Former Australian Prime Minister Kevin Rudd has asked the Australian Government to formally nominate him for the Secretary General's role at the United Nations, which will pit him against Helen Clark.
Australia's Foreign Minister Julie Bishop told Australian media Rudd had put in a request for nomination just four days before the Security Council holds its first straw poll on a shortlist. There are 12 candidates so far.
Bishop told Sky News she would put his request to Cabinet to decide on.
"Kevin Rudd has requested that the Australian government nominate him and as [Malcolm Turnbull] has indicated on a number of occasions that will be a matter for the cabinet."
There has long been speculation Rudd was aiming for the post although Rudd had refused to confirm it.
In April he was dismissive of Clark's chances of success saying she was "very capable" but it was his "firm belief" that an Eastern European would get the job.

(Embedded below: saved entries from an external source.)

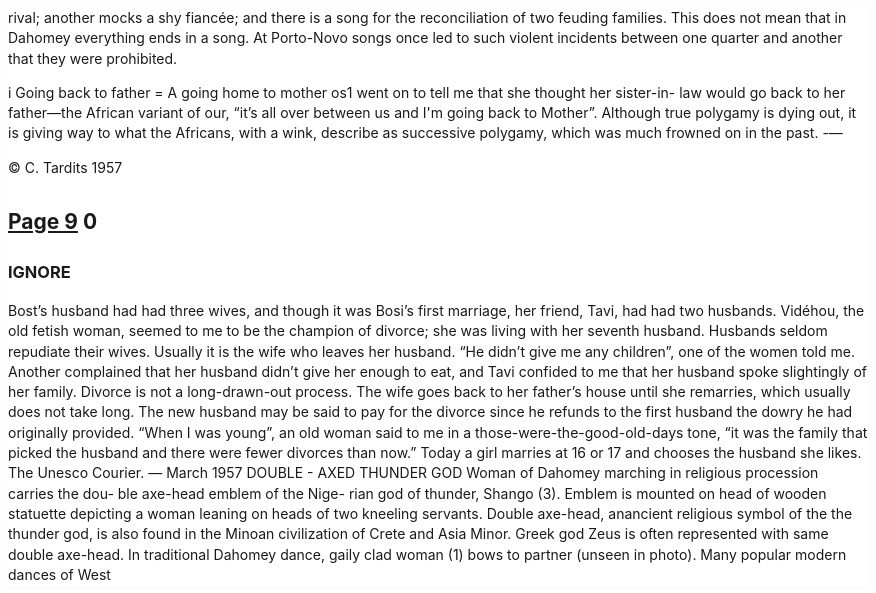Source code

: rival; another mocks a shy fiancée; and there is a song for 
the reconciliation of two feuding families. This does not 
mean that in Dahomey everything ends in a song. At 
Porto-Novo songs once led to such violent incidents 
between one quarter and another that they were prohibited. 
   
i Going back to father = 
A going home to mother 
os1 went on to tell me that she thought her sister-in- 
law would go back to her father—the African variant 
of our, “it’s all over between us and I'm going back 
to Mother”. 
Although true polygamy is dying out, it is giving way to 
what the Africans, with a wink, describe as successive 
polygamy, which was much frowned on in the past. 
-— 
  
© C. Tardits 1957

## [Page 9](067218engo.pdf#page=9) 0

### IGNORE

  
  
Bost’s husband had had three wives, and though it was 
Bosi’s first marriage, her friend, Tavi, had had two 
husbands. Vidéhou, the old fetish woman, seemed to me 
to be the champion of divorce; she was living with her 
seventh husband. Husbands seldom repudiate their 
wives. Usually it is the wife who leaves her husband. “He 
didn’t give me any children”, one of the women told me. 
Another complained that her husband didn’t give her 
enough to eat, and Tavi confided to me that her husband 
spoke slightingly of her family. 
Divorce is not a long-drawn-out process. The wife 
goes back to her father’s house until she remarries, which 
usually does not take long. The new husband may be said 
to pay for the divorce since he refunds to the first husband 
the dowry he had originally provided. 
“When I was young”, an old woman said to me in a 
those-were-the-good-old-days tone, “it was the family 
that picked the husband and there were fewer divorces than 
now.” Today a girl marries at 16 or 17 and chooses the 
husband she likes. 
The Unesco Courier. — March 1957 
DOUBLE - AXED 
THUNDER GOD 
Woman of Dahomey marching in 
religious procession carries the dou- 
ble axe-head emblem of the Nige- 
rian god of thunder, Shango (3). 
Emblem is mounted on head of 
wooden statuette depicting a 
woman leaning on heads of two 
kneeling servants. Double axe-head, 
anancient religious symbol of the 
the thunder god, is also found in the 
Minoan civilization of Crete and 
Asia Minor. Greek god Zeus is 
often represented with same double 
axe-head. In traditional Dahomey 
dance, gaily clad woman (1) bows to 
partner (unseen in photo). Many 
popular modern dances of West 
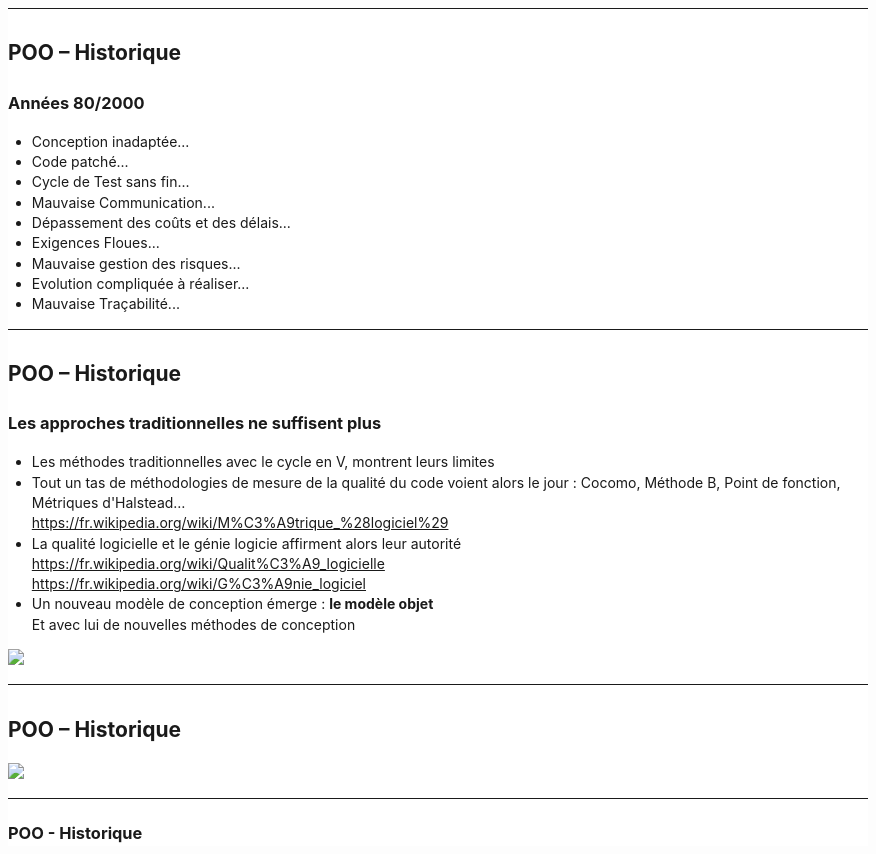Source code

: 
--------------------------------------------------------------------------------

## POO – Historique

### Années 80/2000

- Conception inadaptée...
- Code patché...
- Cycle de Test sans fin...
- Mauvaise Communication...
- Dépassement des coûts et des  délais...
- Exigences Floues...
- Mauvaise gestion des risques...
- Evolution compliquée à réaliser...
- Mauvaise Traçabilité...


--------------------------------------------------------------------------------

## POO – Historique

### Les approches traditionnelles ne suffisent plus


- Les méthodes traditionnelles avec le cycle en V,
 montrent leurs limites
- Tout un tas de méthodologies de mesure de la qualité du code voient
 alors le jour :
Cocomo, Méthode B, Point de fonction, Métriques
 d'Halstead…<br />
<https://fr.wikipedia.org/wiki/M%C3%A9trique_%28logiciel%29> 
- La qualité logicielle et le génie logicie affirment alors leur
 autorité <br />
<https://fr.wikipedia.org/wiki/Qualit%C3%A9_logicielle><br />
 <https://fr.wikipedia.org/wiki/G%C3%A9nie_logiciel> <br />
- Un nouveau modèle de conception émerge : **le modèle objet**<br />
Et avec lui de nouvelles méthodes de conception

![](images/les-approches-traditionnelles-ne-suffisent-plus.png)

--------------------------------------------------------------------------------

## POO – Historique

![](images/conception-objet.png)

--------------------------------------------------------------------------------

### POO - Historique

He said the only chance would be if the five Permanent Members on the Security Council could not agree on an Eastern European candidate. "Last time I looked my name was not Ruddovich."
Australia had held off endorsing Clark's bid while it waited for Rudd to make a decision. Prime Minister John Key has previously said he would expect Australia to support Rudd if he did go for it because he was Australian. However there have been mixed views about Rudd in the Australian Government. Immigration Minister Peter Dutton has also scoffed at Rudd's ambitions in the past: ""Kevin was never happy just running Australia - he believed he was always destined to run the world," he said. "Kevin's ego makes Donald Trump's look like a rounding error."
South Australian Liberal senator Cory Bernardi previously urged Bishop against supporting Rudd, describing him as "vengeful" "unstable" and a "megalomaniac."
An Essential poll in Australia in April showed Australians backed Clark over Rudd - 45 per cent of the 1020 polled said Clark would be a better leader for the UN compared to 21 per cent for Rudd.
Although it will be the Security Council which decides on a final candidate for the General Assembly , this year the General Assembly has tried to make it a more open process than in the past. That has included requiring candidates to address the General Assembly and take questions. Most also took part in a debate hosted by Al Jazeera last week.
In a short post on Facebook, Rudd wrote he respected the internal processes of the Australian Government.
"I respect the fact that the Government has many other priorities at this time, having just been returned to office.
This is a matter for the Prime Minister, the Foreign Minister and their colleagues at a time of their choosing."
He did not make any further comment.